John Densham

Personal information
- Nationality: British (English)
- Born: 2 February 1880 Croydon, South London, England
- Died: 8 January 1975 (aged 94) Croydon, England

Sport
- Sport: Track and field
- Event: 400 metres hurdles
- Club: Herne Hill Harriers South London Harriers

= John Densham =

British hurdler

John Boon Densham (2 February 1880 - 8 January 1975) was a British hurdler who competed at the 1908 Summer Olympics.

== Biography ==
Densham was born in Croydon, South London, England, and was a member of the Herne Hill Harriers before joining South London Harriers in the summer of 1900.

Densham finished third behind Alfred Tysoe in the 880 yards event at the 1900 AAA Championships. He also raced over the 440 yards distance and finished third behind Wyndham Halswelle at the 1906 AAA Championships.
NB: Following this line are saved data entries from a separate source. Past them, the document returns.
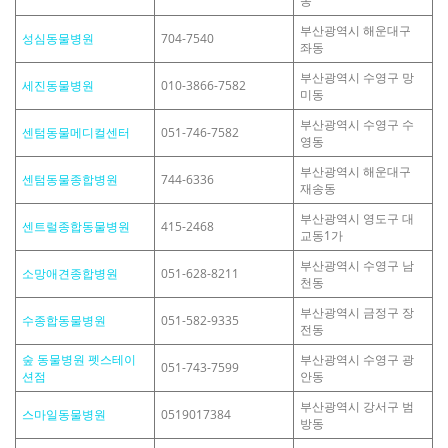
동
부산광역시 해운대구
성심동물병원
704-7540
좌동
부산광역시 수영구 망
세진동물병원
010-3866-7582
미동
부산광역시 수영구 수
센텀동물메디컬센터
051-746-7582
영동
부산광역시 해운대구
센텀동물종합병원
744-6336
재송동
부산광역시 영도구 대
센트럴종합동물병원
415-2468
교동1가
부산광역시 수영구 남
소망애견종합병원
051-628-8211
천동
부산광역시 금정구 장
수종합동물병원
051-582-9335
전동
숲 동물병원 펫스테이
부산광역시 수영구 광
051-743-7599
션점
안동
부산광역시 강서구 범
스마일동물병원
0519017384
방동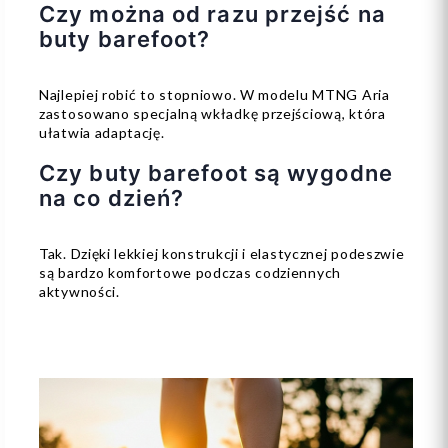
Czy można od razu przejść na
buty barefoot?
Najlepiej robić to stopniowo. W modelu MTNG Aria
zastosowano specjalną wkładkę przejściową, która
ułatwia adaptację.
Czy buty barefoot są wygodne
na co dzień?
Tak. Dzięki lekkiej konstrukcji i elastycznej podeszwie
są bardzo komfortowe podczas codziennych
aktywności.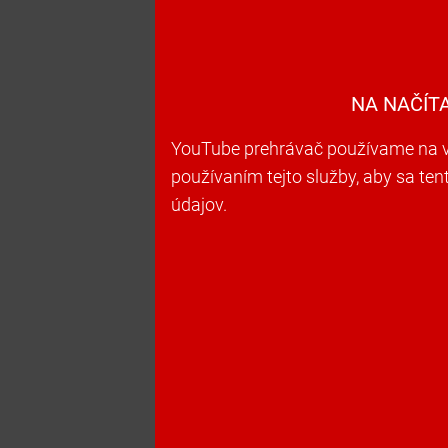
NA NAČÍT
YouTube prehrávač používame na vk
používaním tejto služby, aby sa te
údajov.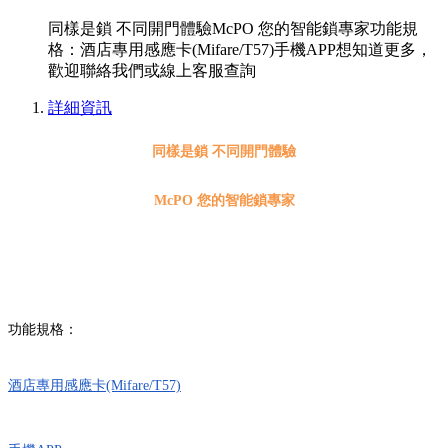
同樣是鎖 不同開門體驗McPO 您的智能鎖專家功能規
格：酒店專用感應卡(Mifare/T57)手機APP想知道更多，
歡迎聯絡我們或線上客服查詢
詳細資訊
同樣是鎖 不同開門體驗
McPO 您的智能鎖專家
功能規格：
酒店專用感應卡(Mifare/T57)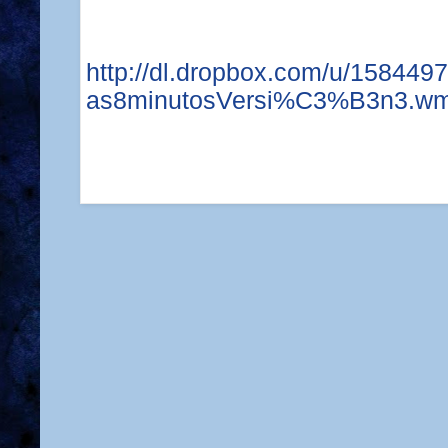
http://dl.dropbox.com/u/1584497
as8minutosVersi%C3%B3n3.w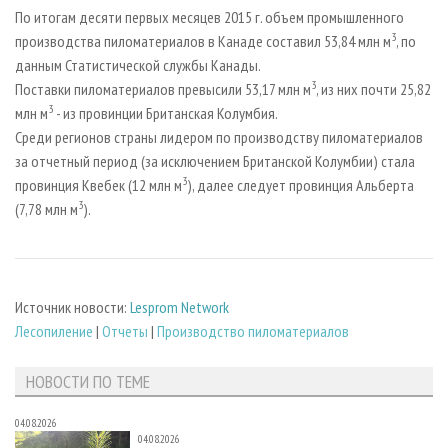
СУШКА ДРЕВЕСИНЫ
ПЕРСОНЫ
КОНТАКТЫ
РЕКЛАМА
По итогам десяти первых месяцев 2015 г. объем промышленного
3
производства пиломатериалов в Канаде составил 53,84 млн м
, по
ПРОИЗВОДСТВО ДРЕВЕСНЫХ ПЛИТ
МОБИЛЬНЫЕ ВЫСТАВКИ
РЕКЛАМА НА САЙТЕ
данным Статистической службы Канады.
ДЕРЕВЯННОЕ ДОМОСТРОЕНИЕ
ОФИЦИАЛЬНЫЕ ДЕЛЕГАЦИИ
3
Поставки пиломатериалов превысили 53,17 млн м
, из них почти 25,82
3
ПРОИЗВОДСТВО МЕБЕЛИ
млн м
- из провинции Британская Колумбия.
ПРИОРИТЕТНЫЕ ИНВЕСТПРОЕКТЫ
Среди регионов страны лидером по производству пиломатериалов
БИОЭНЕРГЕТИКА
RUSSIAN FORESTRY REVIEW
за отчетный период (за исключением Британской Колумбии) стала
ЦБП
ГАЗЕТА ЛЕСПРОМФОРУМ
3
провинция Квебек (12 млн м
), далее следует провинция Альберта
3
(7,78 млн м
).
ИНСТРУМЕНТ И МАТЕРИАЛЫ
БИБЛИОТЕКА СПЕЦИАЛИСТА
Источник новости:
Lesprom Network
Лесопиление
|
Отчеты
|
Производство пиломатериалов
НОВОСТИ ПО ТЕМЕ
04.08.2026
04.08.2026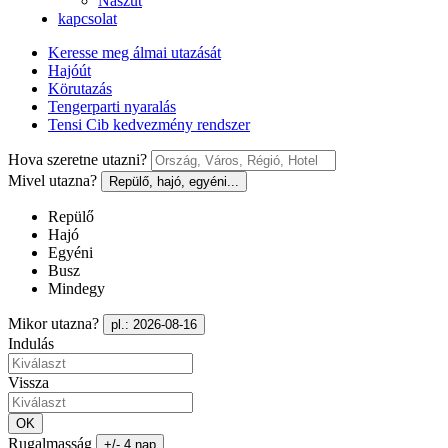
Nászút
kapcsolat
Keresse meg álmai utazását
Hajóút
Körutazás
Tengerparti nyaralás
Tensi Cib kedvezmény rendszer
Hova szeretne utazni?
Mivel utazna?
Repülő, hajó, egyéni...
Repülő
Hajó
Egyéni
Busz
Mindegy
Mikor utazna?
pl.: 2026-08-16
Indulás
Vissza
OK
Rugalmasság
+/- 4 nap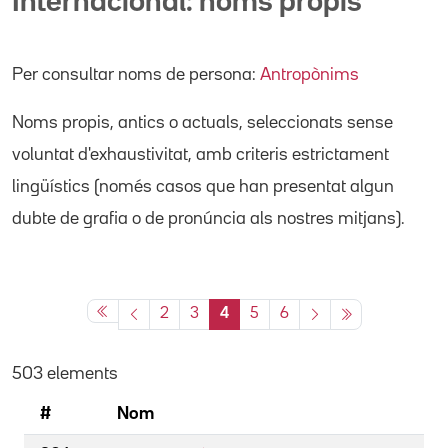
Internacional: noms propis
Per consultar noms de persona:
Antropònims
Noms propis
, antics o actuals,
seleccionats sense
voluntat d'exhaustivitat, amb criteris estrictament
lingüístics (només casos que han presentat algun
dubte de grafia o de pronúncia als nostres mitjans).
2
3
4
5
6
503 elements
#
Nom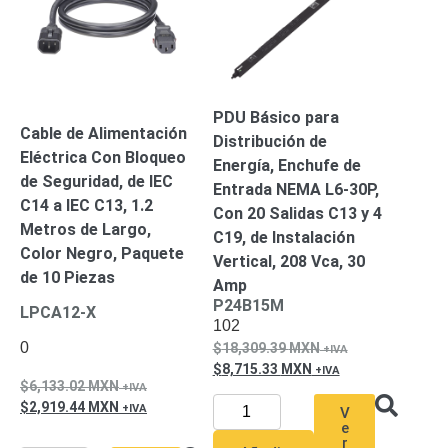
Mobiliario
Accesorios
Mobiliario
de
Apoyo
Pantallas
/
PDU Básico para
Monitores
Videowall
Cable de Alimentación
Distribución de
Seguridad
Eléctrica Con Bloqueo
Energía, Enchufe de
Protección
de Seguridad, de IEC
Entrada NEMA L6-30P,
Contra
C14 a IEC C13, 1.2
Descargas
Con 20 Salidas C13 y 4
Metros de Largo,
Corriente
C19, de Instalación
Color Negro, Paquete
Alterna
Corriente
Vertical, 208 Vca, 30
de 10 Piezas
Directa
Amp
Servidores
P24B15M
LPCA12-X
/
102
Almacenamiento
0
18,309.39
MXN
Accesorios
Discos
8,715.33
MXN
6,133.02
MXN
Duros
2,919.44
MXN
Mecánicos
V
e
(HDD)
Memorias
r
Densham switched to hurdles and gained immediate success, equalling the AAA grass record by recording 57.8 seconds in 1907.
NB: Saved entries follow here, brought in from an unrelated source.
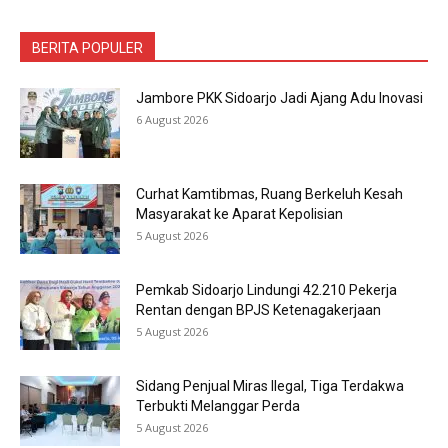
BERITA POPULER
Jambore PKK Sidoarjo Jadi Ajang Adu Inovasi
6 August 2026
Curhat Kamtibmas, Ruang Berkeluh Kesah
Masyarakat ke Aparat Kepolisian
5 August 2026
Pemkab Sidoarjo Lindungi 42.210 Pekerja
Rentan dengan BPJS Ketenagakerjaan
5 August 2026
Sidang Penjual Miras Ilegal, Tiga Terdakwa
Terbukti Melanggar Perda
5 August 2026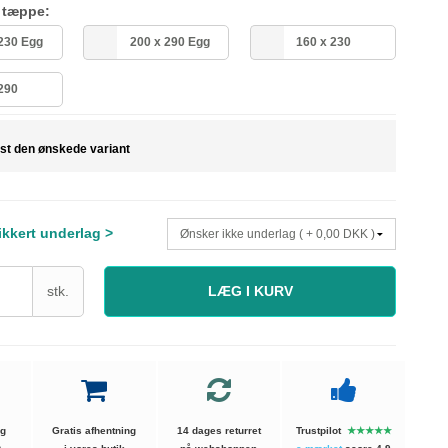
å tæppe:
 230 Egg
200 x 290 Egg
160 x 230
 290
st den ønskede variant
sikkert underlag >
stk.
LÆG I KURV
ng
Gratis afhentning
14 dages returret
Trustpilot
★★★★★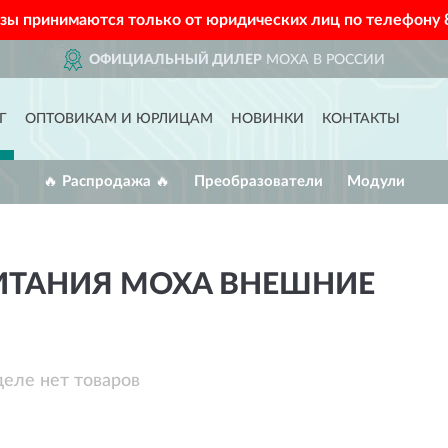
азы принимаются только от юридических лиц по телефону
ОФИЦИАЛЬНЫЙ ДИЛЕР
MOXA В РОССИИ
Г
ОПТОВИКАМ И ЮРЛИЦАМ
НОВИНКИ
КОНТАКТЫ
🔥 Распродажа 🔥
Преобразователи
Модули
ИТАНИЯ MOXA ВНЕШНИЕ
деле нет товаров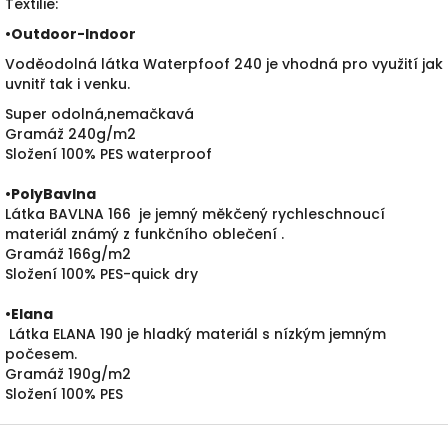
Textilie:
•
Outdoor-Indoor
Voděodolná látka Waterpfoof 240 je vhodná pro využití jak
uvnitř tak i venku.
Super odolná,nemačkavá
Gramáž 240g/m2
Složení 100% PES waterproof
•PolyBavlna
Látka BAVLNA 166 je jemný měkčený rychleschnoucí
materiál známý z funkčního oblečení .
Gramáž 166g/m2
Složení 100% PES-quick dry
•
Elana
Látka ELANA 190 je hladký materiál s nízkým jemným
počesem.
Gramáž 190g/m2
Složení 100% PES
Z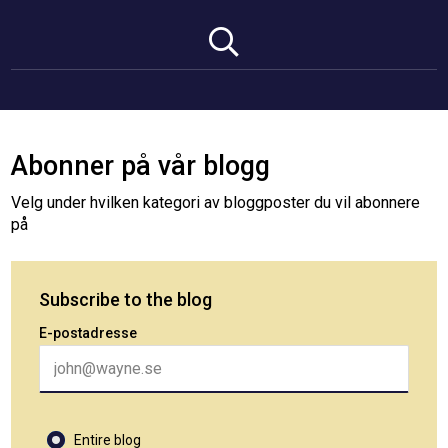
Abonner på vår blogg
Velg under hvilken kategori av bloggposter du vil abonnere
på
Subscribe to the blog
E-postadresse
Entire blog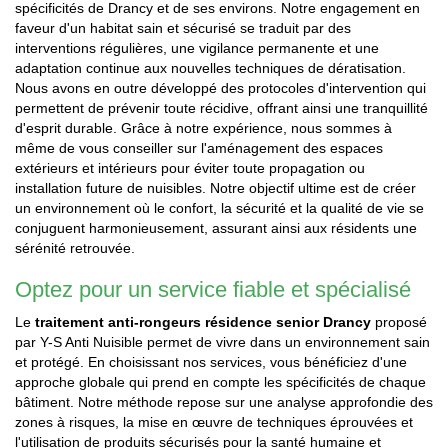
spécificités de Drancy et de ses environs. Notre engagement en
faveur d'un habitat sain et sécurisé se traduit par des
interventions régulières, une vigilance permanente et une
adaptation continue aux nouvelles techniques de dératisation.
Nous avons en outre développé des protocoles d'intervention qui
permettent de prévenir toute récidive, offrant ainsi une tranquillité
d'esprit durable. Grâce à notre expérience, nous sommes à
même de vous conseiller sur l'aménagement des espaces
extérieurs et intérieurs pour éviter toute propagation ou
installation future de nuisibles. Notre objectif ultime est de créer
un environnement où le confort, la sécurité et la qualité de vie se
conjuguent harmonieusement, assurant ainsi aux résidents une
sérénité retrouvée.
Optez pour un service fiable et spécialisé
Le
traitement anti-rongeurs résidence senior Drancy
proposé
par Y-S Anti Nuisible permet de vivre dans un environnement sain
et protégé. En choisissant nos services, vous bénéficiez d'une
approche globale qui prend en compte les spécificités de chaque
bâtiment. Notre méthode repose sur une analyse approfondie des
zones à risques, la mise en œuvre de techniques éprouvées et
l'utilisation de produits sécurisés pour la santé humaine et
In 1908, Densham won the British Olympic Trials and was duly named in the Great Britain team for the 1908 Olympic Games in London, where he was selected to compete in the 400 metres hurdles. In the men's 400 metres hurdles, Densham was eliminated by Harry Coe, finishing in 12th place overall.

Densham would later serve as the president for the South London Harriers and London Athletic Club.